Current status of autologous breast tumor cell-based vaccines.

Approximately nine out of ten breast cancer-related deaths are attributable to metastasis. Yet, less than 4% of breast cancer patients are initially diagnosed with metastatic cancer. Therefore, the majority of breast cancer-related deaths are due to recurrence and progression of non-metastatic disease. There is tremendous clinical opportunity for novel adjuvant strategies, such as immunotherapies, that have the potential to prevent progressive recurrences. In particular, autologous tumor cell-based vaccines (ATCVs) can train a patient's immune system to recognize and eliminate occult disease. ATCVs have several advantages including safety, multivalency and patient specificity. Furthermore, because lumpectomy or mastectomy is indicated for the vast majority of breast cancer patients, resected tumors offer a readily available, patient-specific source of tumor antigen. Disadvantages of ATCVs include poor immunogenicity and production inconsistencies. This review summarizes recent progress in the development of autologous breast tumor vaccines and offers insight for overcoming existing limitations.

Neoadjuvant immunotherapy with chitosan and interleukin-12 to control breast cancer metastasis.

Metastasis accounts for approximately 90% of breast cancer-related deaths.

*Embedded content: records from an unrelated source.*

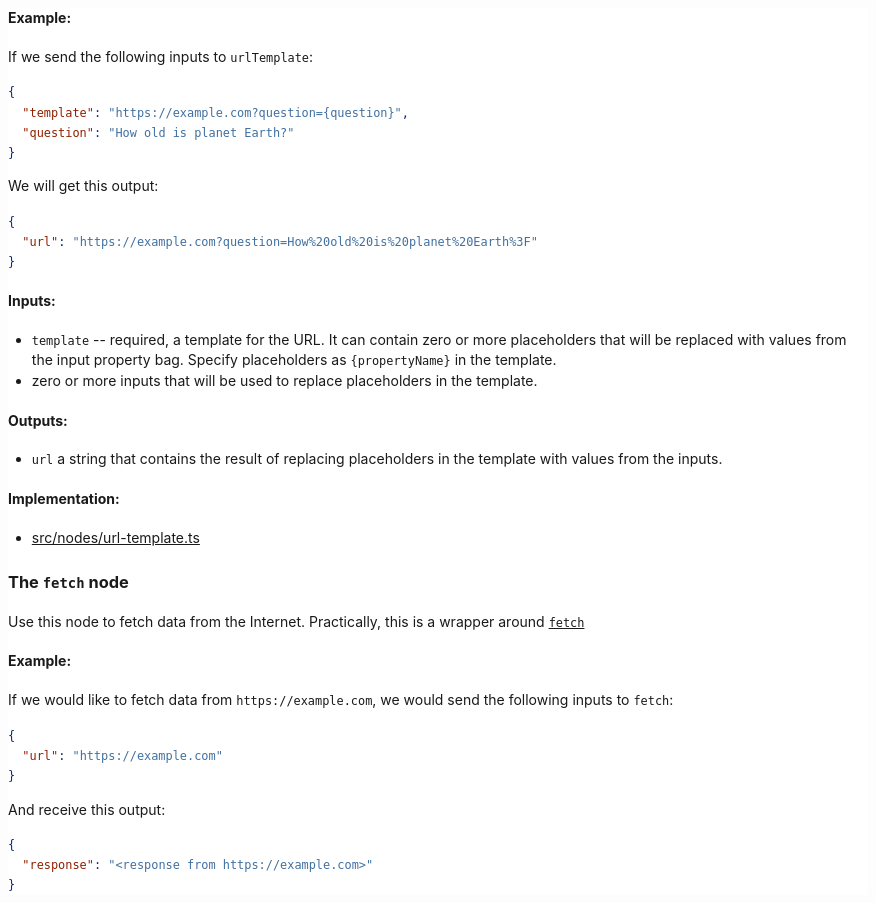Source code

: #### Example:

If we send the following inputs to `urlTemplate`:

```json
{
  "template": "https://example.com?question={question}",
  "question": "How old is planet Earth?"
}
```

We will get this output:

```json
{
  "url": "https://example.com?question=How%20old%20is%20planet%20Earth%3F"
}
```

#### Inputs:

- `template` -- required, a template for the URL. It can contain zero or more placeholders that will be replaced with values from the input property bag. Specify placeholders as `{propertyName}` in the template.
- zero or more inputs that will be used to replace placeholders in the template.

#### Outputs:

- `url` a string that contains the result of replacing placeholders in the template with values from the inputs.

#### Implementation:

- [src/nodes/url-template.ts](src/nodes/url-template.ts)

### The `fetch` node

Use this node to fetch data from the Internet. Practically, this is a wrapper around [`fetch`](https://developer.mozilla.org/en-US/docs/Web/API/Fetch_API)

#### Example:

If we would like to fetch data from `https://example.com`, we would send the following inputs to `fetch`:

```json
{
  "url": "https://example.com"
}
```

And receive this output:

```json
{
  "response": "<response from https://example.com>"
}
```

Therefore, novel approaches which prevent or control breast cancer metastases are of significant clinical interest. Interleukin-12 (IL-12)-based immunotherapies have shown promise in controlling metastatic disease, yet modest responses and severe toxicities due to systemic administration of IL-12 in early trials have hindered clinical application. We hypothesized that localized delivery of IL-12 co-formulated with chitosan (chitosan/IL-12) could elicit tumor-specific immunity and provide systemic protection against metastatic breast cancer while minimizing systemic toxicity. Chitosan is a biocompatible polysaccharide derived primarily from the exoskeletons of crustaceans. In a clinically relevant resection model, mice bearing spontaneously metastatic 4T1 mammary adenocarcinomas received intratumoral injections of chitosan/IL-12, or appropriate controls, prior to tumor resection. Neoadjuvant chitosan/IL-12 immunotherapy resulted in long-term tumor-free survival in 67% of mice compared to only 24% or 0% of mice treated with IL-12 alone or chitosan alone, respectively. Antitumor responses following chitosan/IL-12 treatment were durable and provided complete protection against rechallenge with 4T1, but not RENCA renal adenocarcinoma, cells. Lymphocytes from chitosan/IL-12-treated mice demonstrated robust tumor-specific lytic activity and interferon-γ production. Cell-mediated immune memory was confirmed in vivo via clinically relevant delayed-type hypersensitivity (DTH) assays. Comprehensive hematology and toxicology analyses revealed that chitosan/IL-12 induced transient, reversible leukopenia with no changes in critical organ function. Results of this study suggest that neoadjuvant chitosan/IL-12 immunotherapy prior to breast tumor resection is a promising translatable strategy capable of safely inducing to tumor-specific immunity and, in the long term, reducing breast cancer mortality due to progressive recurrences.